While security experts claim Internet banking fraud drains as much as two to five percent of revenue, the financial services industry isn't as forthcoming when it comes discussing online threats, and the Australian Bankers Association (ABA) refuses to comment.
A spokesperson for the Commonwealth Bank of Australia Pty Ltd. said SSL encryption has served them, and their customers well and it is confident it will continue to do so.
The spokesperson pointed out that SSL encryption is a global industry standard.
"We are constantly reviewing and assessing our Internet security measures so that our customers can have the utmost confidence and trust in our service," he said.
Paul Jennings, head of channels and systems management for Westpac Banking Corp., said the latest threats - like phishing - doesn't defeat SSL encryption, only tricks the customer into revealing their identity. He said this occurs before the SSL encryption begins.
"SSL is still required for a secure session, but one cannot rely on it as a panacea to all fraud and security or privacy issues," Jennings said. "We have fraud detection tools, screen high-risk payments, run education campaigns and recommend our customers use antivirus tools so we are quite comfortable with Internet banking security, but SSL encryption is just a cornerstone.'
The National Australia Bank Ltd. (NAB) has taken a more holistic approach to online security. A NAB spokesperson said there is a need for multiple layers of protection between customer and bank transactions - a primary driver behind the move to two-factor SMS authentication - adding there is also a need for consumers to be aware of their own responsibilities when it comes to protecting data and their own PC.

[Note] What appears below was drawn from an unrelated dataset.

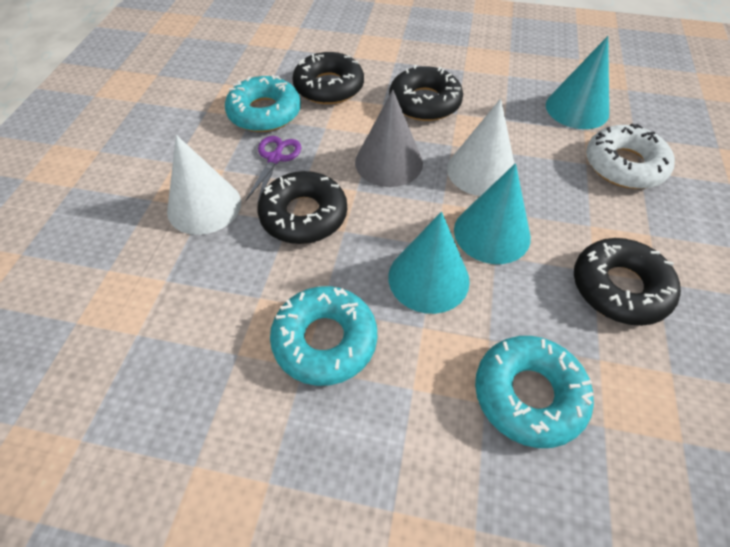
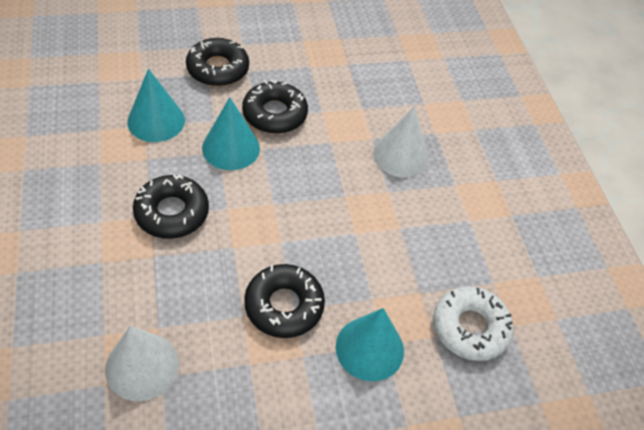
grey cone: [355,90,423,187] = 1 -> none = 0
purple scissors: [245,136,301,205] = 1 -> none = 0
turquoise donut: [225,75,301,132] [270,286,377,386] [475,336,594,448] = 3 -> none = 0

Peter Dowley, Australia and New Zealand Banking Group Ltd. Bank IT security architect, said using SSL encryption for online banking ensures that bulk attacks cannot be conducted by compromising either the Internet backbone or Internet service providers.
"The next vulnerable point is the customer's computer and so attackers have to concentrate their efforts at this point."
Claiming SSL encryption will stand the test of time, Matthew Warren, Deakin University head of the School of Information, said social engineering techniques are shaking customer confidence.
"It does not matter if someone cracks an encrypted SSL key, because it would take so long and by the time it was cracked the data would be worthless," he said.
"While encryption protects the data in transport, spyware can record passwords and e-mail them to another party. The banks need to look at three-tier authentication that includes a swipe card because you cannot rely on a user name and password."